→ To do
(a) List every field name in the JSON version metadata shown in the decision record on the KB vocabulary below.
(b) According to the decision record on the KB vocabulary below, what is the status of the decision?

→ Supplied passage

Content starts

Date: 2025-08-13
Status: Proposed
The knowledgebase-processor requires a stable reference to the KB vocabulary defined in the external repository at https://github.com/dstengle/knowledgebase-vocabulary/. This vocabulary defines the RDF ontology used for knowledge graph representation.
Currently, the project:
- Has a temporary copy at
/tmp-vocab/kb.ttl - Uses hardcoded namespace
http://example.org/kb/in the code - Needs to ensure all processing uses the correct vocabulary
- Must make the vocabulary reference easy for LLM agent coders to understand and use
We will implement a hybrid approach combining local caching with remote reference documentation:
- Maintain a local copy of the vocabulary at
/vocabulary/kb.ttl - Track this file in version control for deterministic builds
- Include version metadata in the file header
- Create
/vocabulary/README.mddocumenting:- Source repository URL
- Last sync date and commit hash
- Update instructions
- Namespace URI to use
- Define vocabulary namespace in configuration file
- Allow override via environment variable
- Default to the canonical namespace from the vocabulary
- Provide a script
/scripts/sync-vocabulary.shto update from source - Document the sync process for maintainers
- Include validation to ensure vocabulary compatibility
vocabulary/
├── kb.ttl # Local copy of vocabulary
├── README.md # Documentation and source reference
├── VERSION.json # Version metadata
└── .gitignore # (empty - track all files)
{
"source_repository": "https://github.com/dstengle/knowledgebase-vocabulary",
"source_commit": "sha-hash",
"sync_date": "2025-08-13T14:00:00Z",
"namespace": "http://example.org/kb/vocab#",
"version": "0.1.0-dev"
}# src/knowledgebase_processor/config/vocabulary.py
import json
from pathlib import Path
from rdflib import Namespace
def get_kb_namespace():
"""Get the KB namespace from vocabulary metadata."""

Content ends

→ Source information
Content starts

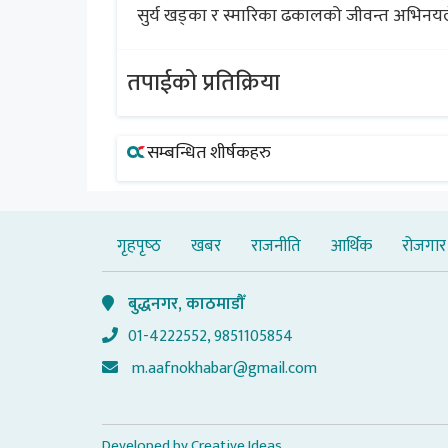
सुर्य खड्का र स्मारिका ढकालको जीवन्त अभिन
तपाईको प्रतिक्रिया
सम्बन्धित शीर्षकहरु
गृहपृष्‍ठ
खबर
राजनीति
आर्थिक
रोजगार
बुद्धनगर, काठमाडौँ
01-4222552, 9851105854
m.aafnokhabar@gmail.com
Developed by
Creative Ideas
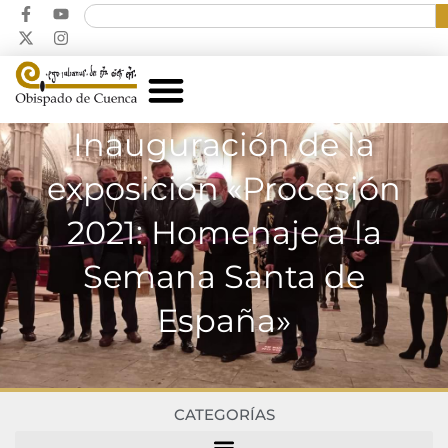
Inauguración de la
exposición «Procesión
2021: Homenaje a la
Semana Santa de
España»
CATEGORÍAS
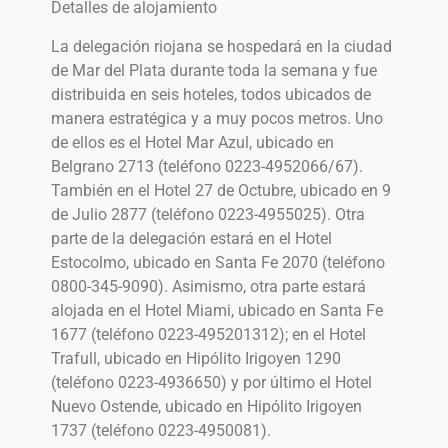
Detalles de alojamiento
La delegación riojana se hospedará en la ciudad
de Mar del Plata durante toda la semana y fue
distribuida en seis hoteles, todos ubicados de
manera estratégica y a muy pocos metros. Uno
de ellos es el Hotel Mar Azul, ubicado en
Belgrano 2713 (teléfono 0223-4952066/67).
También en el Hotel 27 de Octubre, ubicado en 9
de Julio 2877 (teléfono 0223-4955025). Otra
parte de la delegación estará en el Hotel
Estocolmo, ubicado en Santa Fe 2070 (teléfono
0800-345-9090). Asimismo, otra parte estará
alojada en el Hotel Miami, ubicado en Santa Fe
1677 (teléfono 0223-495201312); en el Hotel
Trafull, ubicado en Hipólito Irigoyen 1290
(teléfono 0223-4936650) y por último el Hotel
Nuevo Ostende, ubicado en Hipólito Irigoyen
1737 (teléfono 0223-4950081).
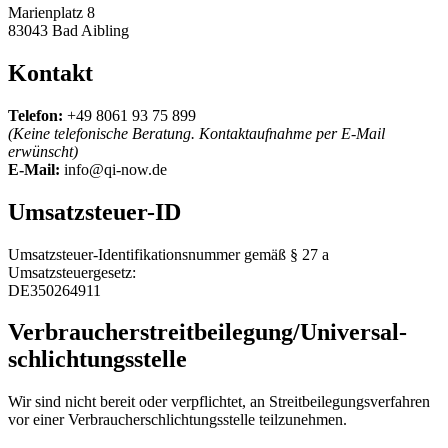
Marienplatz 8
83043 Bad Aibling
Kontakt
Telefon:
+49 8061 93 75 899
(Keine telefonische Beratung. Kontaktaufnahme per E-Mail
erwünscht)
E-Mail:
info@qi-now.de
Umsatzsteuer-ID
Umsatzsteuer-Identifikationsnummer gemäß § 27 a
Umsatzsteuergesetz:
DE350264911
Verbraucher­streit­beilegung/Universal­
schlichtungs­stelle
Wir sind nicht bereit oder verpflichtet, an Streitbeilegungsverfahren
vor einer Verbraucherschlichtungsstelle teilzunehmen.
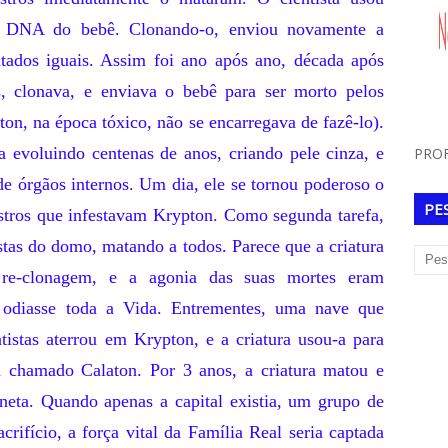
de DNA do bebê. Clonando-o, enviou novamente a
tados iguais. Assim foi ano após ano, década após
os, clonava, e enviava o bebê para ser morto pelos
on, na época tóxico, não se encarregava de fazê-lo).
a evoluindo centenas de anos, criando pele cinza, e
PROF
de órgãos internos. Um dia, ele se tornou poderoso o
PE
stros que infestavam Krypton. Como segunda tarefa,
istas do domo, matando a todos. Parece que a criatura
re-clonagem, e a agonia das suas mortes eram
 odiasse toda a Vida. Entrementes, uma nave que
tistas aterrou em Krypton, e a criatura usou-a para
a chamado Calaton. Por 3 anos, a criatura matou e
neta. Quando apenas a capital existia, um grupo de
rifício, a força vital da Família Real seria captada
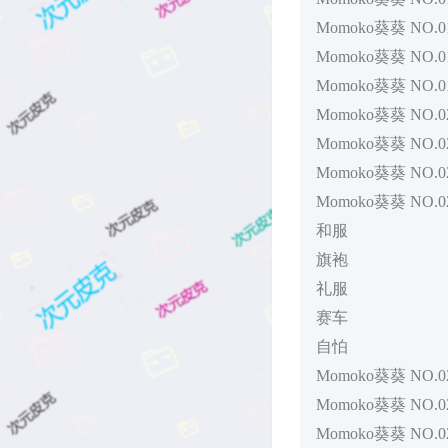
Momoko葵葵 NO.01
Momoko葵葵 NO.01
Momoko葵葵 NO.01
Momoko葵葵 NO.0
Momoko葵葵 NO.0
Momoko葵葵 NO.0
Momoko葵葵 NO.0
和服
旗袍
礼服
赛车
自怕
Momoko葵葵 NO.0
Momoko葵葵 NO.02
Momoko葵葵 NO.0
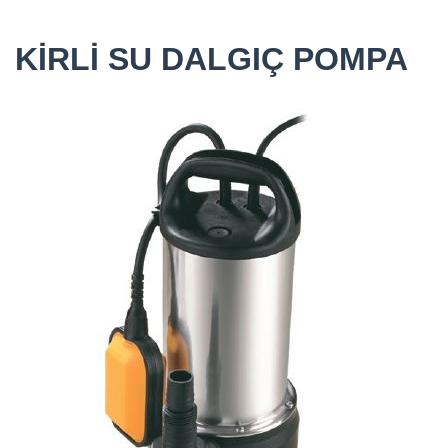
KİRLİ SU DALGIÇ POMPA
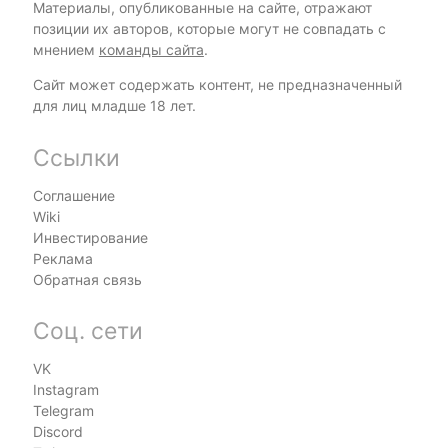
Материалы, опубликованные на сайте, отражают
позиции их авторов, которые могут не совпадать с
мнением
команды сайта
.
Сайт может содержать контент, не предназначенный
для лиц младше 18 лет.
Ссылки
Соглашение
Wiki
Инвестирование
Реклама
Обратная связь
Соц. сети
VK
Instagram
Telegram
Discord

Content ends

→ Solutions
(a) source_repository, source_commit, sync_date, namespace, version

(b) Proposed